Passage to read ::
──────────────────────────────
While these women came from wildly disparate backgrounds and had very different senses of style, they all were clued in to one eternal truth: glamour is power. To quote Dita Von Teese, one of the few modern standard bearers, “I advocate glamour. Every minute, every day.” Now you can too.
──────────────────────────────
[Collected data]
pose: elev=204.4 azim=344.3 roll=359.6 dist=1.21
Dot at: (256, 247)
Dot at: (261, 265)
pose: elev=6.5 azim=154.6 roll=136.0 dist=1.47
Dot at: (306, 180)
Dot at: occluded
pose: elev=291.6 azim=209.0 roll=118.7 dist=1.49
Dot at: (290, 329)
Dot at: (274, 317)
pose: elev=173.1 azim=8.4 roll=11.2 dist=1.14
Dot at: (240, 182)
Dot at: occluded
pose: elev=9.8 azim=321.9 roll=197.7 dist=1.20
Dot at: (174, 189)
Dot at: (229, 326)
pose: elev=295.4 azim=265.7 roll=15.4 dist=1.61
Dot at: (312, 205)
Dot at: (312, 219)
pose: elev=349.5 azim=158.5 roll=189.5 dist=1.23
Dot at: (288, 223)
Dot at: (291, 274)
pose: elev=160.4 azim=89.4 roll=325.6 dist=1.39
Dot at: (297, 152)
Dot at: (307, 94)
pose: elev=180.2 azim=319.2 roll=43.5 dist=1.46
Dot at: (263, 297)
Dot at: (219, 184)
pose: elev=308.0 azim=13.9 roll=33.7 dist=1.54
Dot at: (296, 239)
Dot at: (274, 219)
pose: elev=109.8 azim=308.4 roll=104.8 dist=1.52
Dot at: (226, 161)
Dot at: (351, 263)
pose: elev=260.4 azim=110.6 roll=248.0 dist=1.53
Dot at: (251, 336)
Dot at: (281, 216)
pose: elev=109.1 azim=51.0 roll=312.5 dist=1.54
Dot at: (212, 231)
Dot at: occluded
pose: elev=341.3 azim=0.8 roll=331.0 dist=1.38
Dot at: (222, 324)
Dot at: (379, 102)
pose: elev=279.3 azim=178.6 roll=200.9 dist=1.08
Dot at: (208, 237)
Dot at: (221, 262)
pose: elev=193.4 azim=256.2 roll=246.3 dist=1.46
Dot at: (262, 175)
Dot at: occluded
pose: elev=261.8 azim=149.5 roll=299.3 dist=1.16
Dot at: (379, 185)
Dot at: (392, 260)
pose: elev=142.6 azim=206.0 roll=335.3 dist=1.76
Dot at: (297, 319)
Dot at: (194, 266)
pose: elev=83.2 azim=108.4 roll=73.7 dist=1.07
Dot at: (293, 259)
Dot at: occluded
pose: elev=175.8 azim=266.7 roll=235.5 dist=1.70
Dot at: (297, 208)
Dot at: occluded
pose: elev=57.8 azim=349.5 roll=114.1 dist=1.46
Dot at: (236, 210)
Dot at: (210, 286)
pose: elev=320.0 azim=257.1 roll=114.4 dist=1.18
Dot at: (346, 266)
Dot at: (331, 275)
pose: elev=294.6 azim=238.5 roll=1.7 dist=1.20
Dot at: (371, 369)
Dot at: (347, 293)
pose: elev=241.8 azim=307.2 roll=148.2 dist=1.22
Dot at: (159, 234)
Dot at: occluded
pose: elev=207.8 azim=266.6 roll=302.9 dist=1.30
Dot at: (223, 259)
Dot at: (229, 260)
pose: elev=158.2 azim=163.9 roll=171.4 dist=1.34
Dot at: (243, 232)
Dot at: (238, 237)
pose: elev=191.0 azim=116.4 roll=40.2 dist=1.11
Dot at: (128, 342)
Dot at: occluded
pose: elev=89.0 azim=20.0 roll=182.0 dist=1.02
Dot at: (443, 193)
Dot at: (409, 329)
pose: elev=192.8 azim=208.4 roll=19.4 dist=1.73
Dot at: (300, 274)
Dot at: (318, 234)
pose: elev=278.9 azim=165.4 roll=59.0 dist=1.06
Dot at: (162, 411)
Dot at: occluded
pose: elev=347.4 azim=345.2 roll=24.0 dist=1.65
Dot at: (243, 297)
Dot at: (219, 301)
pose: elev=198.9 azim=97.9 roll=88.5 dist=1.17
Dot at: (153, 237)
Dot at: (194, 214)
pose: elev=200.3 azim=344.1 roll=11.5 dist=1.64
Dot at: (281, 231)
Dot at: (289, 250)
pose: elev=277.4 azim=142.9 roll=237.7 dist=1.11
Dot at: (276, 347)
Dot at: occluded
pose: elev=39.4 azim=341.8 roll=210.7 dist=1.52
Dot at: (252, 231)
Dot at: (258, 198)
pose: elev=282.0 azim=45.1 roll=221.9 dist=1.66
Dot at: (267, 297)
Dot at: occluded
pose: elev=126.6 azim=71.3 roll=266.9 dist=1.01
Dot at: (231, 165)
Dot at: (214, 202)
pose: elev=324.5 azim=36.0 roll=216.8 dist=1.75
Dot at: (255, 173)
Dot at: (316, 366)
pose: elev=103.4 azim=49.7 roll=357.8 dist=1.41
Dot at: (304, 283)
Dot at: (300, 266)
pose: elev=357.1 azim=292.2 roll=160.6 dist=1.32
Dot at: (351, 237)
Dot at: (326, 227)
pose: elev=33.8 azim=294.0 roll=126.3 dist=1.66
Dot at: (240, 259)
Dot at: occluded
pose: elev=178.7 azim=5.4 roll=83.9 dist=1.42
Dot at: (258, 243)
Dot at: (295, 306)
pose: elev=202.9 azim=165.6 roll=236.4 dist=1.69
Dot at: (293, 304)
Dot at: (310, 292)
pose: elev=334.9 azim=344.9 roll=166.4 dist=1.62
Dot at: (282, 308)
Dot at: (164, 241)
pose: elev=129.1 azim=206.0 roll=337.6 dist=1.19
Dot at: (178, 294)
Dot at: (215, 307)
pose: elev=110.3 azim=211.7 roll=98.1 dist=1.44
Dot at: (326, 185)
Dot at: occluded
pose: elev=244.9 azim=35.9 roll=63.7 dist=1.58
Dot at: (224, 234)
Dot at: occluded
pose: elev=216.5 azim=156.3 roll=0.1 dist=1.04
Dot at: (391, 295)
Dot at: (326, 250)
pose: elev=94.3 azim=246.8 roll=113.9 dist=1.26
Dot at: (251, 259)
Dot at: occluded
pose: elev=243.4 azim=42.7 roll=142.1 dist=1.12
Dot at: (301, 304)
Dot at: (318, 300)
──────────────────────────────
Work order :: Print everything in the passage on glamour from "While these women" down to "you can too.". The data is separate material, not part of the passage on glamour.

Reply ::
While these women came from wildly disparate backgrounds and had very different senses of style, they all were clued in to one eternal truth: glamour is power. To quote Dita Von Teese, one of the few modern standard bearers, “I advocate glamour. Every minute, every day.” Now you can too.